上半期(1‐6月)「円安関連」倒産 31件 コロナ禍から最多更新、物価押し上げを懸念

AI要約

2024年には、37年半ぶりの円安ドル高が続き、企業にとって厳しい状況となっている。

2024年上半期には、円安関連倒産が増加し、特に中小・零細企業に影響が大きいことが示されている。

円安による仕入コスト上昇から価格転嫁が難しく、倒産リスクが高まる状況が続いている。

上半期(1‐6月)「円安関連」倒産 31件 コロナ禍から最多更新、物価押し上げを懸念

 6月28日、東京外国為替市場で一時、1ドル=161円台に下落した。37年半ぶりの円安ドル高で、7月に入っても1ドル=160円台で推移し、歴史的な円安水準が続いている。

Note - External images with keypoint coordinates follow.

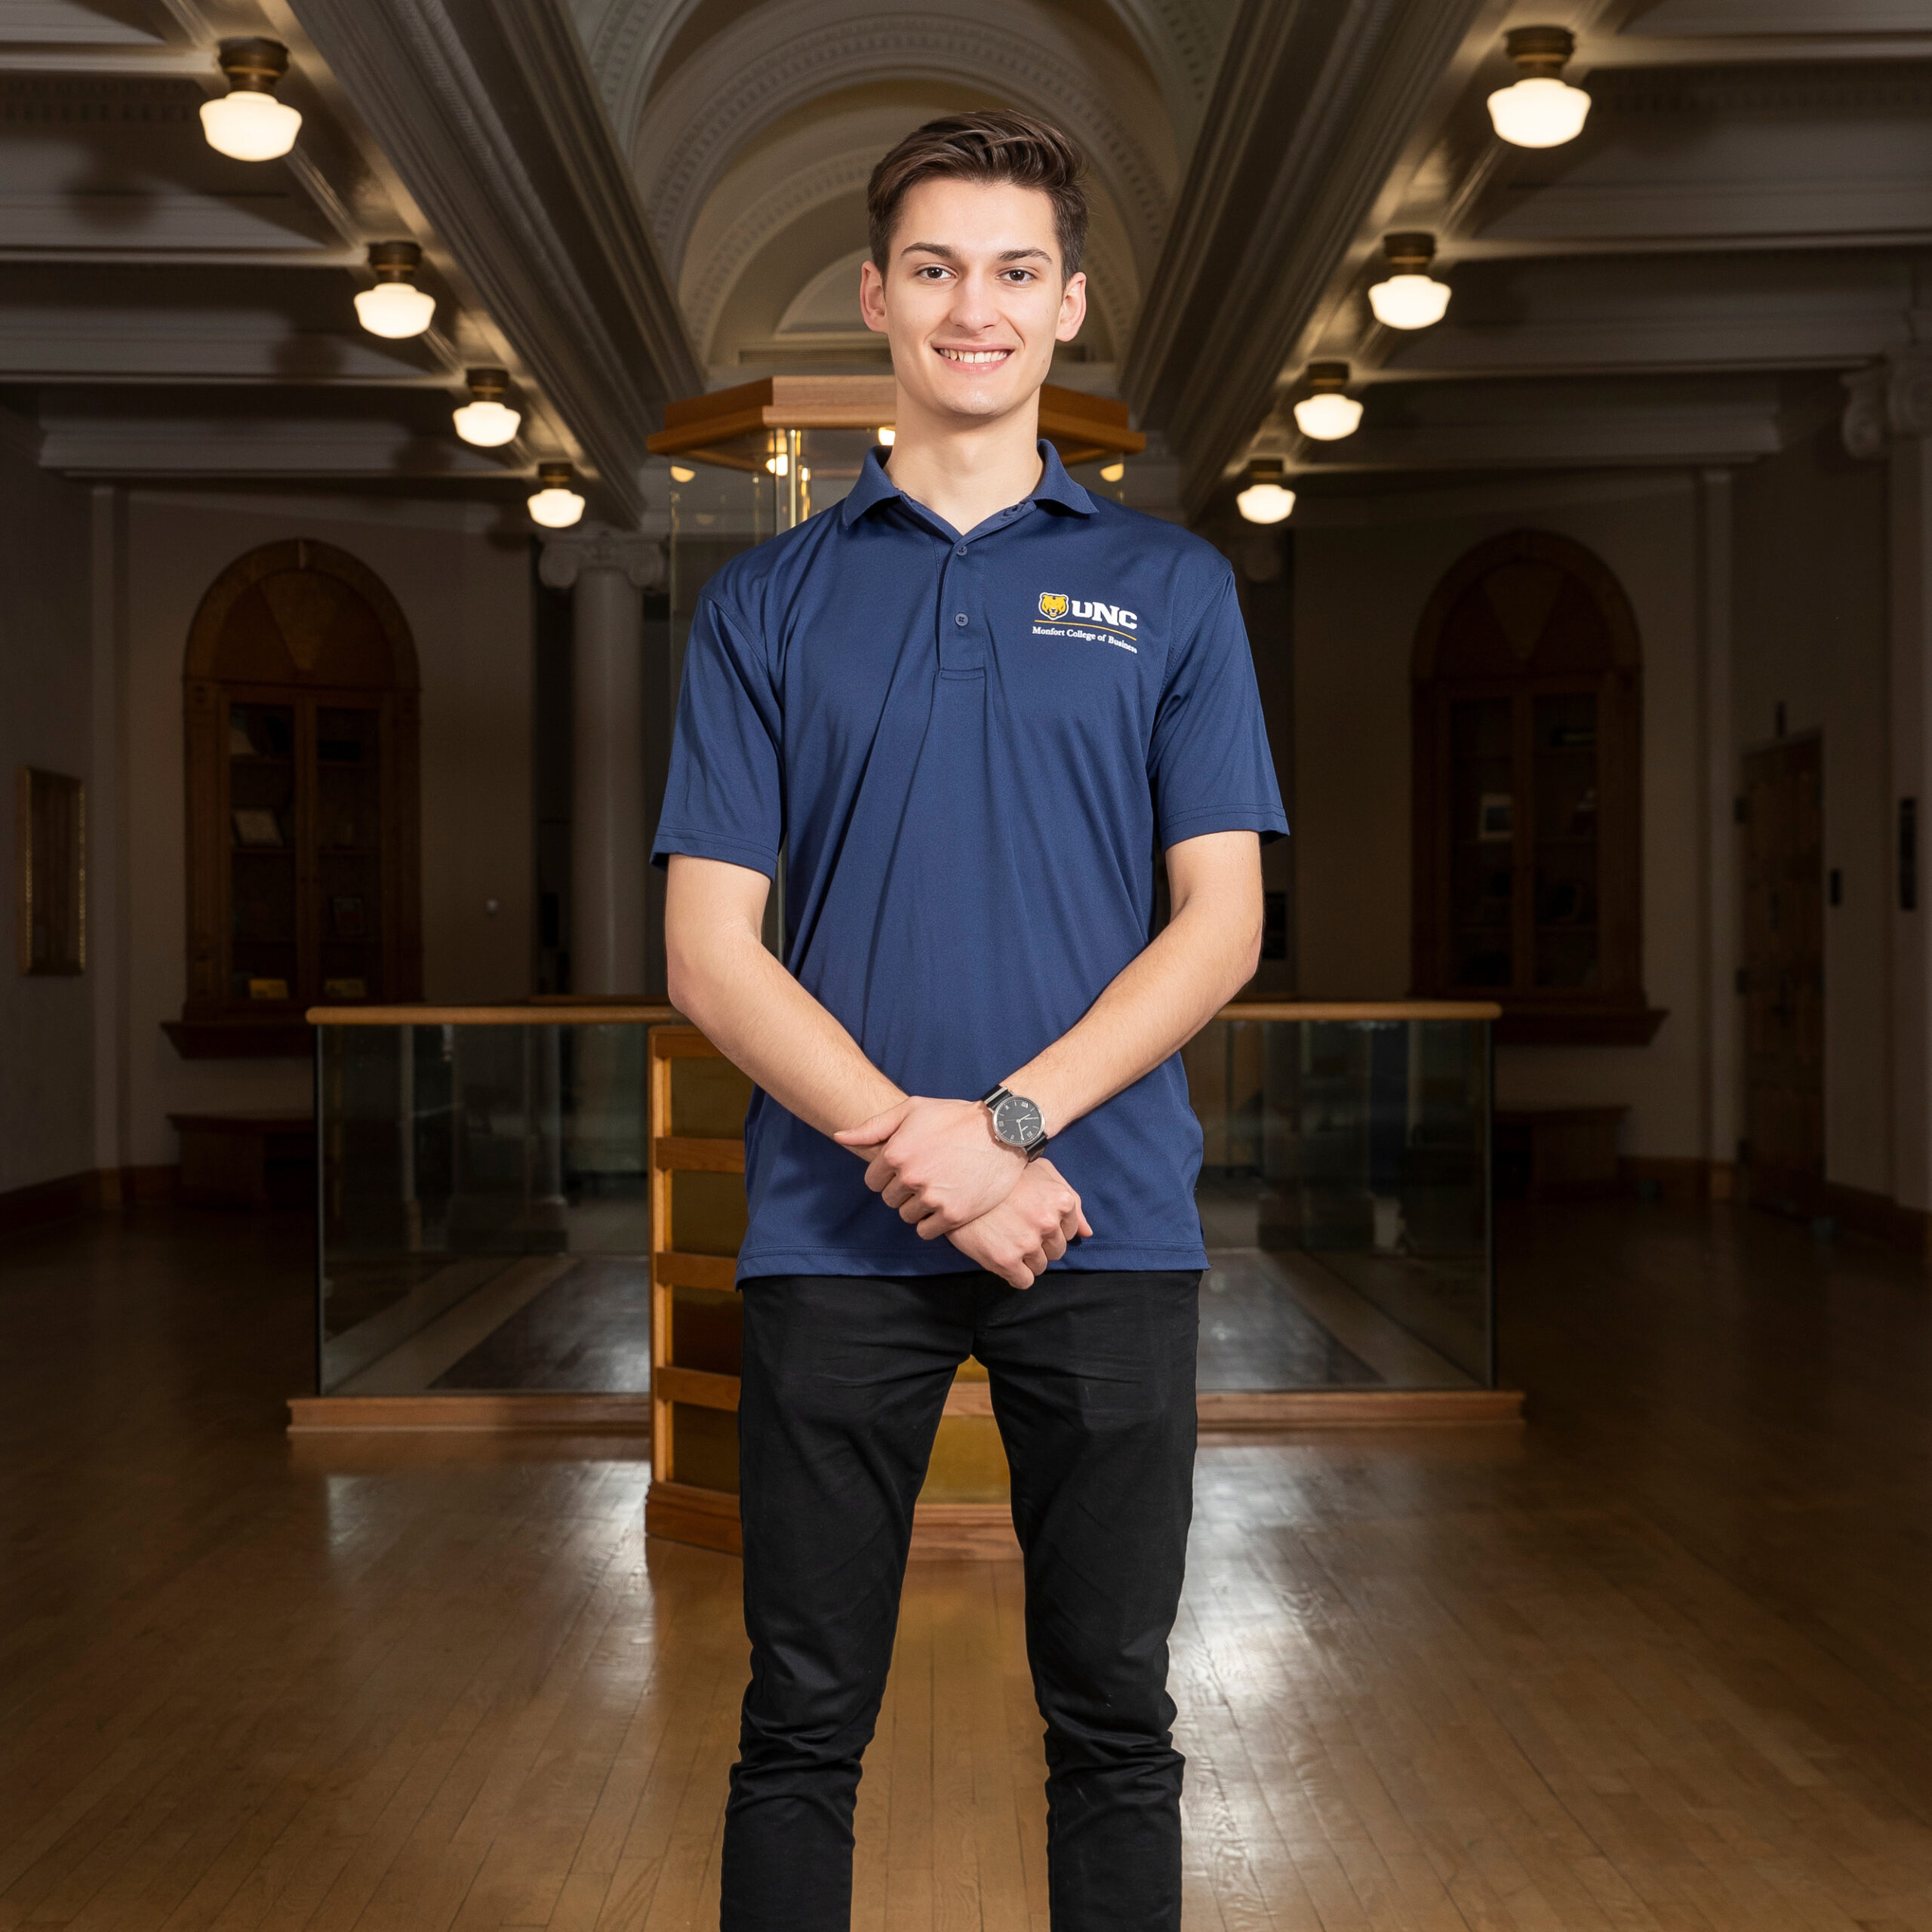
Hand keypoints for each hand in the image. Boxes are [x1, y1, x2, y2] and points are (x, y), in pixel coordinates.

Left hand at [834, 1096, 1026, 1237]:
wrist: (1003, 1130)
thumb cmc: (956, 1117)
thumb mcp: (913, 1110)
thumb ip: (874, 1127)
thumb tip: (840, 1137)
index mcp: (896, 1152)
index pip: (873, 1181)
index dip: (888, 1176)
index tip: (907, 1169)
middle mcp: (910, 1177)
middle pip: (890, 1200)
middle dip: (903, 1191)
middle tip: (927, 1176)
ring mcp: (932, 1197)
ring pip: (907, 1216)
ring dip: (919, 1206)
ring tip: (939, 1188)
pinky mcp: (953, 1214)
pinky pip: (927, 1230)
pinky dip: (933, 1222)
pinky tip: (946, 1204)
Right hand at [946, 1158, 1091, 1288]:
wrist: (960, 1181)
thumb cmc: (1004, 1175)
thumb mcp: (1043, 1173)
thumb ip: (1070, 1201)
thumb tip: (1087, 1232)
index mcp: (1061, 1201)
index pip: (1068, 1232)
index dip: (1049, 1229)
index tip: (1030, 1220)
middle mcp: (1048, 1222)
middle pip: (1055, 1251)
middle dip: (1039, 1244)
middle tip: (1016, 1229)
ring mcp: (1027, 1242)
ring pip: (1040, 1267)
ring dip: (1026, 1259)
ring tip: (1006, 1239)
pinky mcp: (1006, 1260)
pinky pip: (1024, 1281)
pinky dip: (1015, 1274)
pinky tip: (1002, 1256)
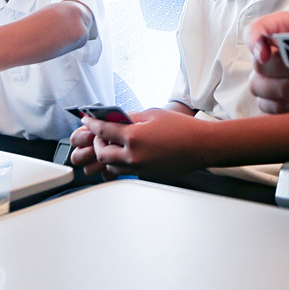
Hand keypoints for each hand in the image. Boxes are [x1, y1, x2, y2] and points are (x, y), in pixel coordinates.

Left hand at [74, 108, 209, 179]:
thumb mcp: (154, 114)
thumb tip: (117, 118)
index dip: (91, 124)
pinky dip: (121, 163)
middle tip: (101, 136)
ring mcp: (139, 168)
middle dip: (97, 144)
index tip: (86, 120)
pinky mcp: (146, 175)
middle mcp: (133, 155)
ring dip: (108, 156)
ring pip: (112, 166)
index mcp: (133, 136)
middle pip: (101, 154)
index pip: (103, 130)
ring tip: (114, 146)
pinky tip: (127, 154)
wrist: (201, 147)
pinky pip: (125, 171)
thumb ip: (132, 117)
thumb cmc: (182, 128)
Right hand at [244, 11, 288, 113]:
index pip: (254, 30)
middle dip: (281, 70)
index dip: (253, 42)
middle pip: (258, 63)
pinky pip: (265, 104)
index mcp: (280, 28)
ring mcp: (272, 75)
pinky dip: (280, 106)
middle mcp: (271, 51)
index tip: (264, 55)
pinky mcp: (278, 95)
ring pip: (257, 86)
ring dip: (280, 89)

 2024年上半期(1‐6月)の「円安」関連倒産は、31件(前年同期比14.8%増)に達した。今回の円安局面では、2022年7月から24カ月連続で発生し、コロナ禍からの円安が企業収益に重しになっている。

 負債総額は110億1,500万円(同94.2%減)で、前年同期に発生した携帯電話販売のFCNTほか2社で合計1,775億円の大型倒産の反動減となったが、一方で中小・零細企業への深刻な影響を示している。

 2024年上半期の「円安」関連倒産は、産業別は卸売業が14件(前年同期13件)で、半数近く(構成比45.1%)を占めた。次いで、小売業9件(前年同期3件)、製造業4件(同6件)が続く。

 東京商工リサーチ(TSR)が6月に実施したアンケート調査で、2024年にメイン商品・サービスの値上げ意向を示す企業が74.8%と7割を超えた。コロナ禍から平時に戻るなか、売上低迷から抜け出せない企業ほど新たな資金調達が難しい。円安に伴う仕入コストの上昇に見舞われると、価格転嫁も容易ではないだけに経営難に陥りやすく、倒産を押し上げる要因が揃い始めている。